After reading the opening chapters of Peter Ladner’s The Urban Food Revolution, most urbanites and suburbanites will likely agree with his perspective: “The growing gap between our immediate world and the distant worlds that feed us is starting to gnaw at people. They see pieces of their lives fraying, and they see how much of that disintegration is related to the food they eat—or don’t eat. They see the most primal element of personal survival put into the hands of underpaid foreign workers, a few large corporations, and distant mega-farms and processors dependent on diminishing supplies of cheap oil and water.”
World class cities have world class problems and one of them is that they have become “food deserts” where the only dessert on the menu is strawberries that travelled two thousand miles to the table with a dollop of aerosol whipped topping whose label assures us it is an “edible oil product.” Big cities become places where only the rich can afford to enjoy ‘authentic’ foods.
Increasingly all our environmental problems are connected—but as Peter Ladner convincingly points out that might actually be a good thing; because the solution to one problem could go a long way toward solving others.
The town of Ladner, where Peter Ladner grew up, was named for his great grandfather.

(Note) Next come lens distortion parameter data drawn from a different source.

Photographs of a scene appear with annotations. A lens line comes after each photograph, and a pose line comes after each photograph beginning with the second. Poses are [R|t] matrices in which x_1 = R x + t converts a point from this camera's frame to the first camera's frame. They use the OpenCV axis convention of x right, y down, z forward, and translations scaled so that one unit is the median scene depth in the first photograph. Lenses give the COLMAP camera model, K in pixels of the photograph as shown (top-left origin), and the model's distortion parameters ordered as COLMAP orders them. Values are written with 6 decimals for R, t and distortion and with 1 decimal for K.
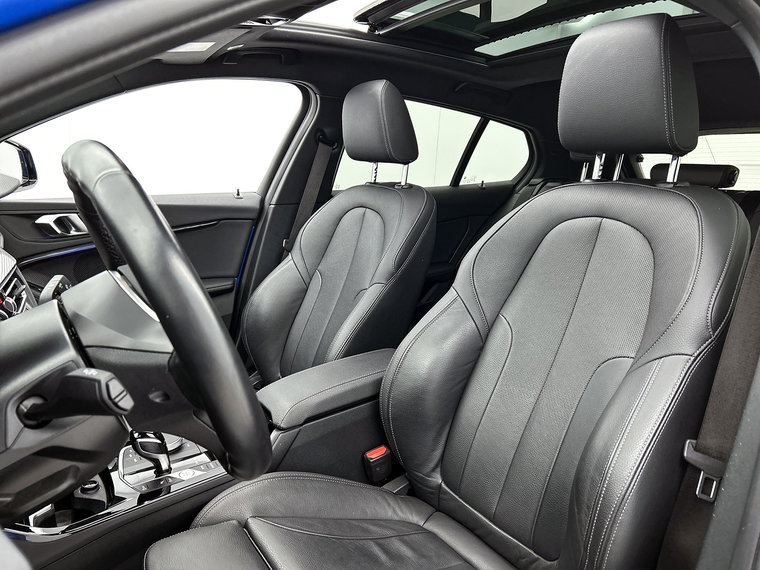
lens RADIAL K [[573.1, 0, 381.8], [0, 573.1, 282.2], [0, 0, 1]] dist [0.038716, -0.051843]
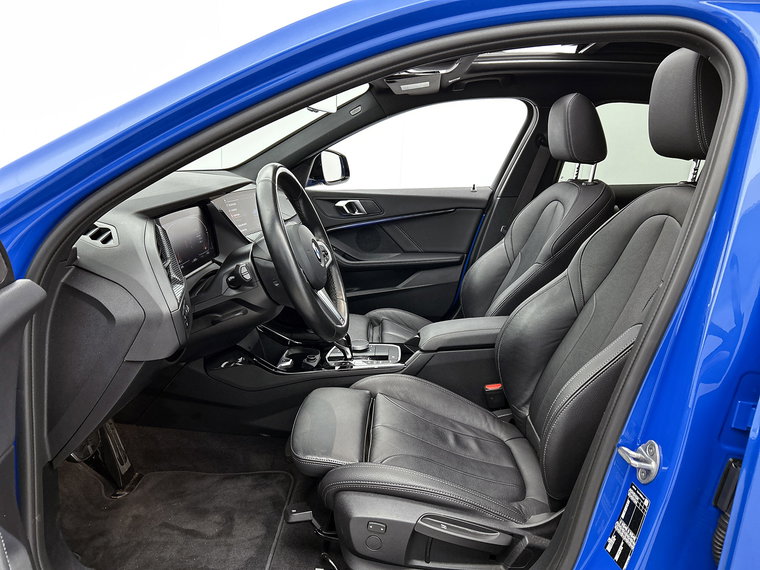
lens RADIAL K [[573.1, 0, 373.4], [0, 573.1, 284.9], [0, 0, 1]] dist [0.038716, -0.051843]
pose [[0.809178, 0.112293, -0.576734, 0.383746], [-0.100588, 0.993552, 0.052320, 0.017053], [0.578890, 0.015677, 0.815255, -0.185097]]
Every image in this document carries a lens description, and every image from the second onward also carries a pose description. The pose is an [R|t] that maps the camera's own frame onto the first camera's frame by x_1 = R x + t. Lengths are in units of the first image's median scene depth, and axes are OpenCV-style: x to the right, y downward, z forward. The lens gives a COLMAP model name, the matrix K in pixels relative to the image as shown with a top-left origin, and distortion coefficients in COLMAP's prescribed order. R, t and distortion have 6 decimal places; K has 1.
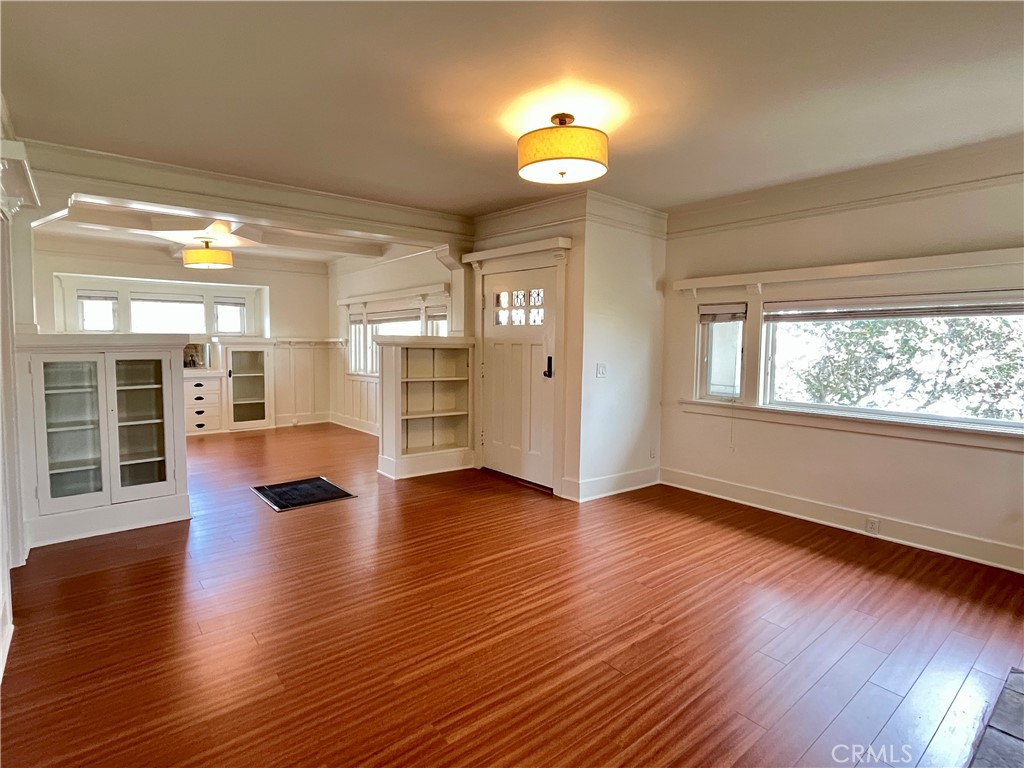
lens RADIAL K [[529.9, 0, 508.3], [0, 529.9, 379.7], [0, 0, 1]] dist [-0.004552, -0.000868]
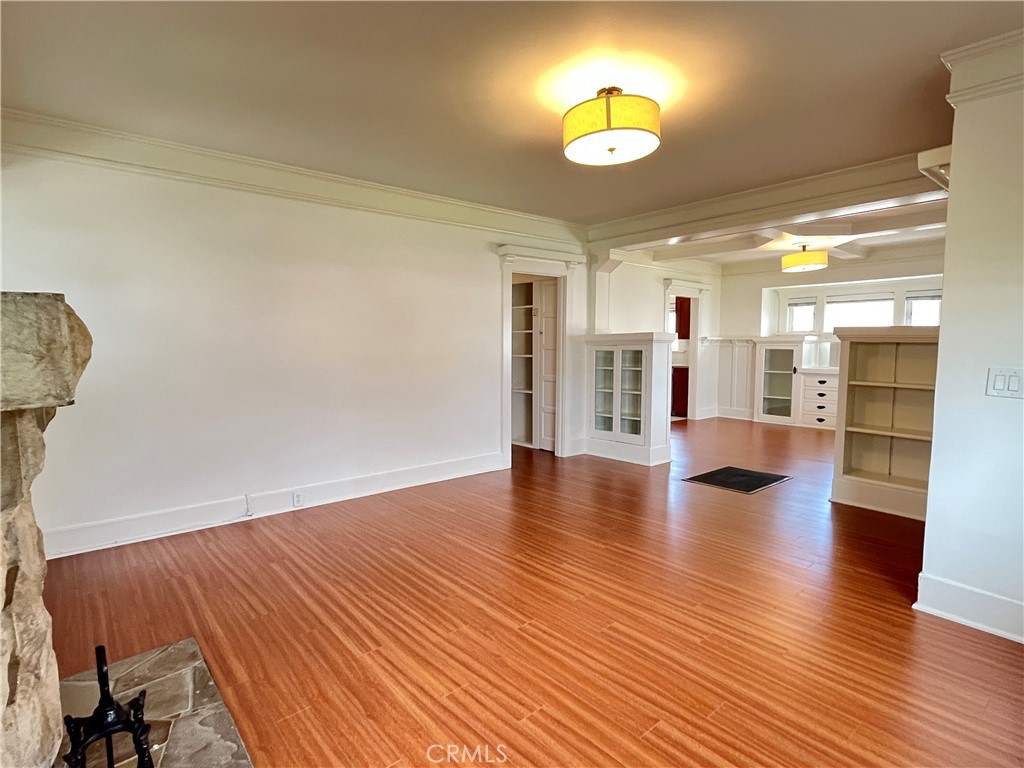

Ladner is qualified to write about food and the environment not because he’s a farmer, (he’s not), but because he’s had the experience of watching a small rural village, surrounded by farms, gobbled up and paved over to provide suburban housing as an aggressively expansionist Metro Vancouver pursues its dream of becoming a “world class city,” as local journalists never tire of saying.
A journalist who was drawn into local politics and served two terms as a Vancouver city councilor, Ladner worked to get the issue of food security onto the council table and also served as a liaison to the Vancouver Food Policy Council. Partly as a result, Vancouver has a food charter and added over 2,000 food-producing community garden plots as part of the 2010 Olympic and Paralympic Games legacy.
The Urban Food Revolution grew out of Ladner’s activism. It provides a fascinating and well-researched overall guide to a movement that is gaining momentum in large cities all over North America and Europe—the ‘taking back’ of urban turf by green and leafy things that are good for you.
The process embraces every approach from the very simple—such as window-boxed tomatoes and herbs or turning your lawn into a potato patch—to the ingenious—such as rooftop gardens on buildings. Socially complex; neighbourhood community gardens on vacant lots actually appear to reduce crime and ameliorate homelessness by providing food and a sense of pride and satisfaction to local people.
“Agriculture is the new golf,” he writes. That chapter heading isn’t as whimsical as it first seems. I laughed when I read Ladner’s admission that he’d ripped up his Kitsilano front lawn to plant fruit trees, vegetables and berries because a few years ago I, too, started replacing decorative hedges with rows of blueberry bushes and raspberry canes, replacing ornamental shrubs with fruit trees, digging up more lawn and planting more potatoes (the herbaceous border you can eat).
Growing and eating your own food is a heck of a lot more satisfying than whacking a ball around, (or mowing) a vast expensive and inedible patch of grass.
Anyone who grew up in Vancouver over the last four or five decades, like Ladner, has also seen the process of ‘food desertification’ first hand. Vancouver’s hinterland used to be the Fraser Valley, “bottomland” rich in topsoil spread by the Fraser River for millennia. Local produce was so abundant it supported a food-processing and export business under the Fraser Vale label, until 20 years ago.
In the 1950s and ’60s when I was a kid, Richmond was divided up into small holdings intensely cultivated by Chinese farmers who sold to local supermarkets—which now get their produce from California or Mexico—or off the backs of trucks that would just come to our neighbourhoods in North or West Van and park, drop the tailgate and draw a crowd of housewives with baskets and bags.
Most of the rich fertile (and limited) local land that produced the vegetables I ate as a child is now under asphalt and concrete, covered by houses and condos, sacrificed to rising land taxes and real estate speculation.
But The Urban Food Revolution provides the sustenance of hope for change.
Review by novelist and critic John Moore, who doesn’t play golf in the Garibaldi Highlands.